Duka Keluarga Paryanto, Korban Dukun Pengganda Uang di Banjarnegara
Jenazah Paryanto, korban pembunuhan seorang dukun pengganda uang di Banjarnegara, dijemput keluarga dan dikuburkan di Sukabumi.
Oleh
NASRUN KATINGKA
·3 menit baca
SUKABUMI, KOMPAS — Jenazah Paryanto (53), korban pembunuhan Mbah Slamet alias Tohari, dukun pengganda uang di Kabupaten Banjarnegara, Jawa Tengah, dijemput pihak keluarga. Keluarga menguburkan jasad laki-laki itu di kampung halamannya di Cibadak, Kabupaten Sukabumi, Jawa Barat, Selasa (4/4/2023).
Seusai jenazah Paryanto ditemukan Senin (27/3/2023), pihak keluarga langsung mengupayakan agar jenazah Paryanto bisa dipulangkan ke Sukabumi. Anak dan mantan istri Paryanto turut menjemput ke Banjarnegara setelah proses otopsi dari kepolisian selesai.
Di rumah duka, mantan istri dan dua dari tiga anak Paryanto berkumpul seusai pemakaman pukul 09.00. Bertempat di rumah mantan mertua Paryanto, beberapa kerabat turut melayat di sana.
”Sudah seminggu jenazah korban (sejak ditemukan). Kami hanya ingin menguburkan dengan layak,” kata Iko Nurfikoh (55), mantan mertua Paryanto.
Anak bungsu Paryanto yang juga anak lelaki satu-satunya, Glidas Esa (15), yang masih duduk di bangku kelas IX SMP, tak bisa menyembunyikan rasa sedih dan kehilangan.
Salzabila Redho (22), anak kedua Paryanto, mengungkapkan, Glidas merupakan sosok yang paling dekat dengan Paryanto. Glidas juga kerap menemani Paryanto menemui Mbah Slamet di Banjarnegara.
”Ayah itu hanya dekat dengan anak-anaknya, terutama dengan Glidas. Makanya saat saya beri tahu ayah dalam ancaman, dia langsung berangkat ke Banjarnegara,” ujar Salzabila.
Kedekatan ini yang membuat Glidas memberanikan diri berangkat ke Banjarnegara dan membuat laporan di kepolisian. Kedekatan itu juga terlihat dari pengakuan Glidas kepada keluarga bahwa ayahnya selalu menceritakan tentang ritual yang dilakukan bersama Mbah Slamet.
Rasa kesal dan emosi tampak terpancar dari kerabat Paryanto lainnya.
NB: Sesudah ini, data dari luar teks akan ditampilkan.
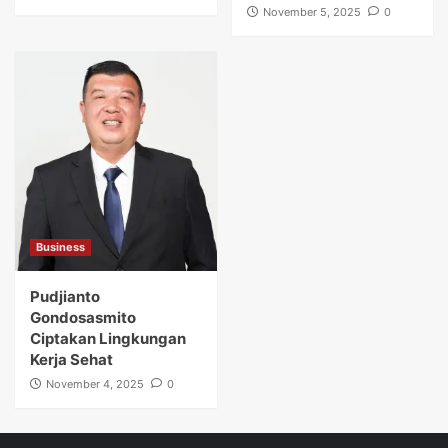
November 5, 2025
0
Business
Pudjianto
Gondosasmito
Ciptakan Lingkungan
Kerja Sehat
November 4, 2025
0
Mereka tidak habis pikir dengan perlakuan Mbah Slamet yang tega menghabisi nyawa Paryanto dengan cara dikubur dalam keadaan hidup.
”Ini sudah keterlaluan. Sudah seharusnya Tohari (Mbah Slamet) dihukum sesuai perbuatannya,” kata Teguh (21), kerabat mantan istri Paryanto yang menemani Glidas ke Banjarnegara.
Sosok yang tertutup
Menurut Salzabila, almarhum Paryanto jarang bergaul di masyarakat. Sehari-hari ayahnya menghabiskan waktu di kontrakannya di daerah Cisaat, Sukabumi.
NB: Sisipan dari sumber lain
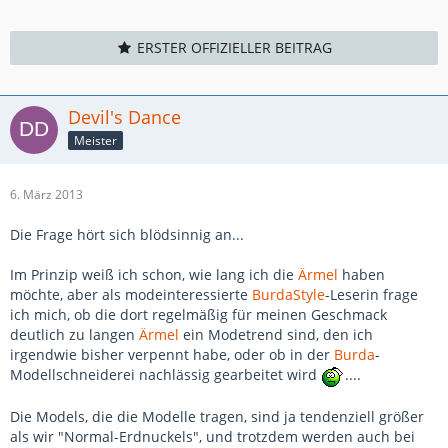
ERSTER OFFIZIELLER BEITRAG
Devil's Dance
Meister
6. März 2013
Die Frage hört sich blödsinnig an...
Im Prinzip weiß ich schon, wie lang ich die
Ärmel
haben
möchte, aber als modeinteressierte
BurdaStyle
-Leserin frage
ich mich, ob die dort regelmäßig für meinen Geschmack
deutlich zu langen
Ärmel
ein Modetrend sind, den ich
irgendwie bisher verpennt habe, oder ob in der
Burda
-
Modellschneiderei nachlässig gearbeitet wird
....
Die Models, die die Modelle tragen, sind ja tendenziell größer
als wir "Normal-Erdnuckels", und trotzdem werden auch bei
”Sejak dulu ayah adalah orang yang tidak pernah bergaul, bahkan dengan tetangga. Apalagi sejak bercerai, ayah semakin menyendiri. Makanya, saya sering menyuruh Glidas untuk menemani ayah,” ucapnya.
Sudah sejak lama dia (Paryanto) juga kerap berpindah-pindah karena masalah ekonomi.
Iko mengamini bahwa mantan menantunya itu sosok yang tertutup, bahkan sejak dia menikahi putrinya, Nuning Tresna (36), pada 2006.
Iko mengenal Paryanto sebagai pengusaha batuan antik yang awalnya tinggal di Jakarta, kemudian pindah ke Sukabumi saat mempersunting Nuning. ”Sudah sejak lama dia (Paryanto) juga kerap berpindah-pindah karena masalah ekonomi,” kata Iko.
Seusai bercerai pada 2019, Paryanto akhirnya kembali ke Jakarta, sembari terus berbisnis batuan antik. Namun, karena permintaan dari anak-anaknya, pada awal 2022, Paryanto kembali ke Sukabumi dan tinggal di sebuah rumah kontrakan.
Di rumah kontrakan tersebut, Paryanto kerap menghabiskan waktunya, sembari sesekali kembali ke Jakarta untuk bisnis batuan antiknya.